The ballerinas, who still keep reaching out for the original ballet language and convey themselves through it - as far as their manoeuvring space would allow it - are deprived of their symbolic multidimensionality. At first, the bodies on the outside mostly variate between machine-like accuracy, flat visual beauty, therefore only as a prescribed subject being controlled by a higher force (the constant and high level of the multimedia dictate). As creatures, they are subjected to the shifting of atmospheres dominantly controlled by the electronic music, geometric light outlines, suggestive video projections and clearly defined transitions that shape the performance as a well considered construct.

The psychological contours of the performers are dismounted, deprived of past or future, however, they are still refined and alluring in terms of movement, but handicapped in their servitude to the "traditional" artistic ideology. The blockade which contracts the learned graciousness somehow manages to suck them in; the distant and glassy looks in their eyes are all too aware of their position of "usefulness and subordination".

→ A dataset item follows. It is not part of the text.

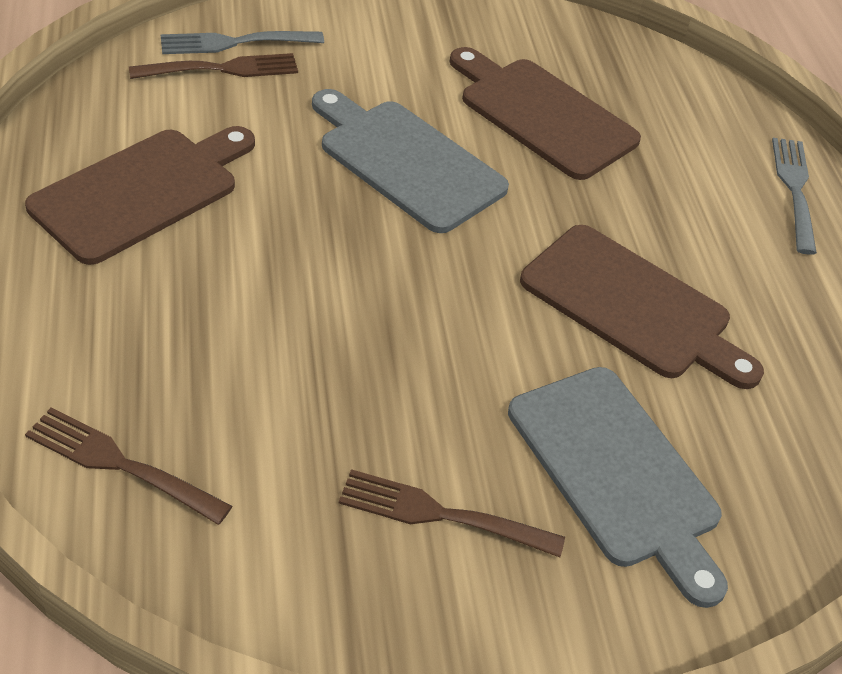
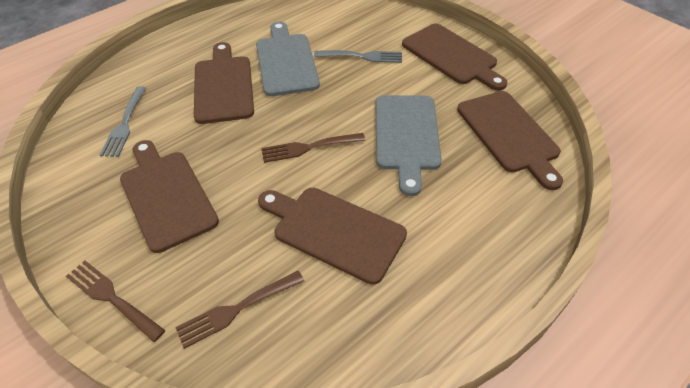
brown cutting board: [25,126,255,265] [450,47,641,180] [520,225,764,389] = 3 -> [120,140,219,253] [194,42,254,124] [258,188,407,285] [402,24,507,91] [457,91,563,190] = 5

With that, they trigger an intriguing multi-layered cut in which the criticism of inexorable artistic norms arises, where simultaneously, the organic body is worshipped as a metaphor for advanced technological apparatus, which in order to function flawlessly, must first overcome the biological extremes and above all collapse deep within itself.

To sum up, the dancing (ballet) body as a spiral of denied spontaneity and as an illustration of perfection and simultaneously raw, unprocessed material, cutting and shifting the mechanics of creative consciousness.